(Excerpt provided Opens)

The Blair legacy
June 20, 2007 — Comment
Written by Frances Webber
As Blair leaves office, he leaves a country more divided – by race, class and status – than he found it.
As Tony Blair finally relinquishes power, much has been and will be written about the legacy of his ten years. In the fields of immigration and asylum, as in other fields, his reign presents a strange paradox. His government was responsible for bringing in the Human Rights Act 1998, which was designed to ‘bring human rights home’ and which has forced government to confront the impact of legislative, executive and judicial acts on the human rights of those affected. At the same time, his government has been responsible for serious encroachments on fundamental rights, a shift in the balance of power from individual liberty and towards state control; a similar shift as between the executive and the judiciary; entrenchment of xeno-racism and, in particular, erosion of the idea of universality of human rights.
Extending and curtailing human rights
One of the Blair government’s first acts, in 1997, was to abolish the hated ‘primary purpose’ rule which kept thousands of foreign husbands apart from their British wives. Shortly after, cohabitees and same-sex partners were given the right to live in the UK. The Human Rights Act, which came into force in 2000, brought the European Convention of Human Rights, which protects the right to life, the right not to be tortured (or expelled to torture), rights to liberty, fair trial, family life, freedom of religion, freedom of assembly and association, into the law of the United Kingdom. The Act enables executive action to be challenged in UK courts on the basis that it violates one of the protected rights. The Act is a significant achievement. But the government has endeavoured to ensure that it is applied restrictively, on the basis that immigrants do not have the same rights as others. Thus, thousands of families have been broken up by the removal of the foreign partner – the government argues that the ‘imperatives of immigration control’ outweigh the families’ rights.
Internment and control orders
The extent of the Blair government’s encroachments on liberty through executive action was exemplified by the internment of foreign terrorist suspects introduced by the Anti-Terrorism, Crime and Security Act 2001 and declared unlawful by the House of Lords in December 2004. Internment was replaced by control orders under the 2004 Prevention of Terrorism Act, which can be imposed on anyone reasonably suspected of involvement in supporting terrorism (given a very broad definition by the Terrorism Act 2000). Control orders, or immigration bail conditions to similar effect, have been imposed against those suspected of support for resistance in Libya, Iraq, Chechnya and Afghanistan. Conditions include home curfews for twelve to sixteen hours a day, coupled with limits on movement outside the home to a specified area (frequently a mile or so radius), wearing an electronic tag, the surrender of passports, prohibition of all but security-cleared visitors, restrictions on people who can be met outside the home and on places of worship, ban on possession or use of a mobile phone or a computer, daily reporting to police, and allowing police and immigration officers to enter, search and seize items from the ‘controlee’s’ home at any time, day or night. The cumulative impact of these conditions has driven ‘controlees’ to the brink of madness.

(Excerpt provided Closes)
(Supplied material Opens)

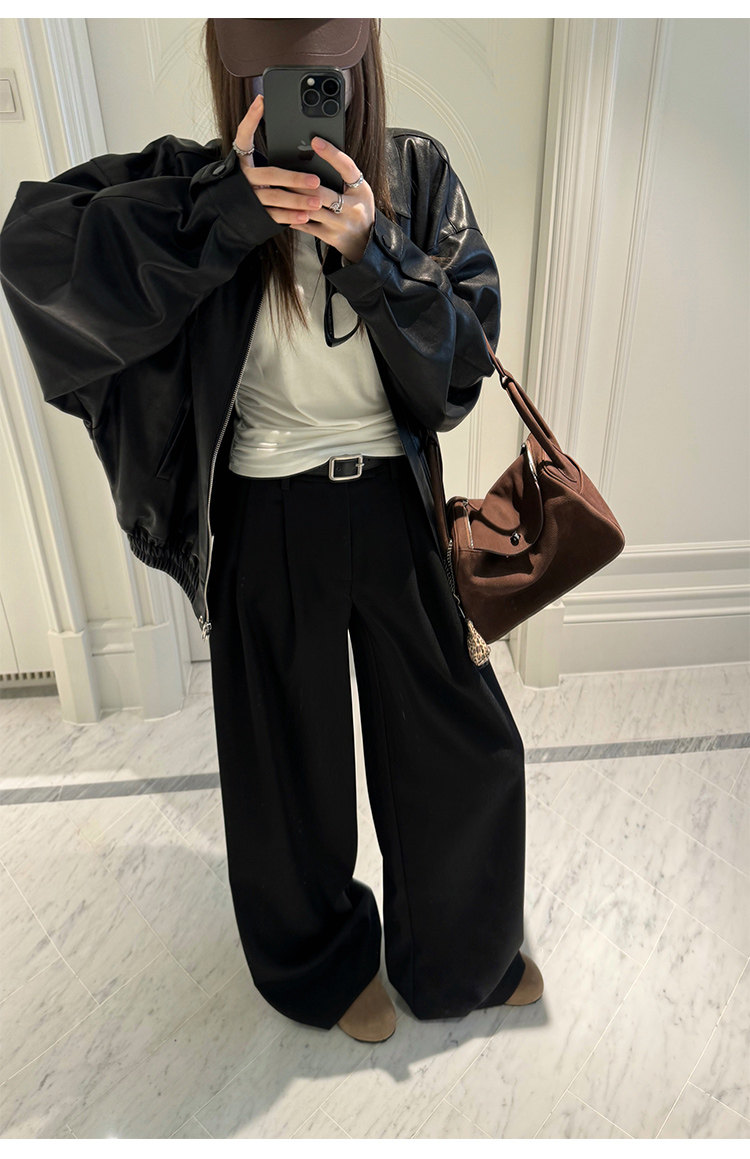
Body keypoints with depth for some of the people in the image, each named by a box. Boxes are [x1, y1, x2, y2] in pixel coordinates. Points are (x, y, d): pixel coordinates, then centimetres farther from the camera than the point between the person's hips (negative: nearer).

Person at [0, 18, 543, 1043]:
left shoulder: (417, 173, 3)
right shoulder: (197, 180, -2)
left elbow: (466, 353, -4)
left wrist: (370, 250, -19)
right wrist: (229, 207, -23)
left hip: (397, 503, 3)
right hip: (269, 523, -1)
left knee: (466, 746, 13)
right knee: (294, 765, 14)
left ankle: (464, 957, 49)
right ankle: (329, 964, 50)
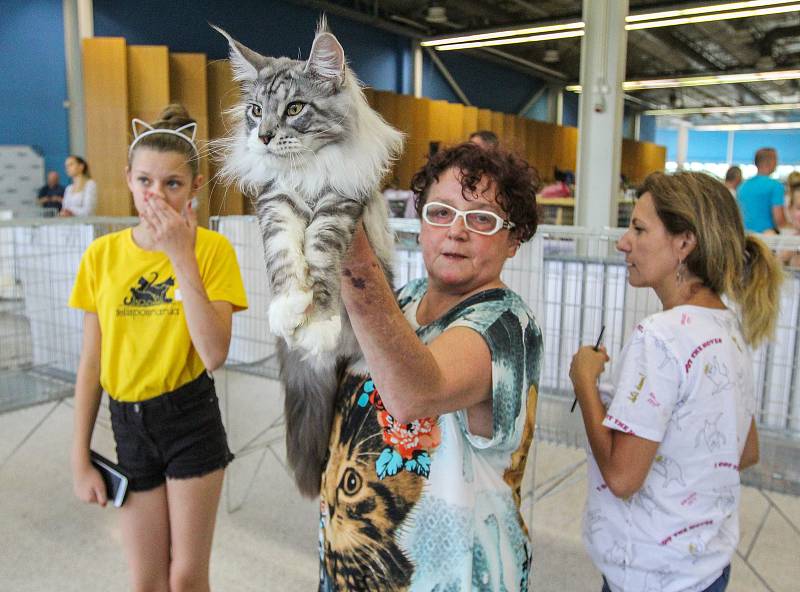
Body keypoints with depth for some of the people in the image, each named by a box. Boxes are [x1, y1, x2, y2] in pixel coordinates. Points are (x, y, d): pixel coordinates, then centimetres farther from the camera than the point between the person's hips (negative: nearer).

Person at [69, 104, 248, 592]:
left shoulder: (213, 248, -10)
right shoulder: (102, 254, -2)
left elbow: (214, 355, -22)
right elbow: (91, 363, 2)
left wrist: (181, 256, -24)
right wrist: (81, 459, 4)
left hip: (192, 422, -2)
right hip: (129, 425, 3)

(Supplied material Closes)

**Apply what you read:**
a) Reproduce word for word the passage of the Blair legacy article starting with "The Blair legacy" and going on through "he found it.".
b) Name every Act of Parliament that the Blair legacy article mentions.

**Your written answers:**
a)
The Blair legacy
June 20, 2007 — Comment
Written by Frances Webber
As Blair leaves office, he leaves a country more divided – by race, class and status – than he found it.

b)
- Human Rights Act 1998
- Anti-Terrorism, Crime and Security Act 2001
- Prevention of Terrorism Act (2004)
- Terrorism Act 2000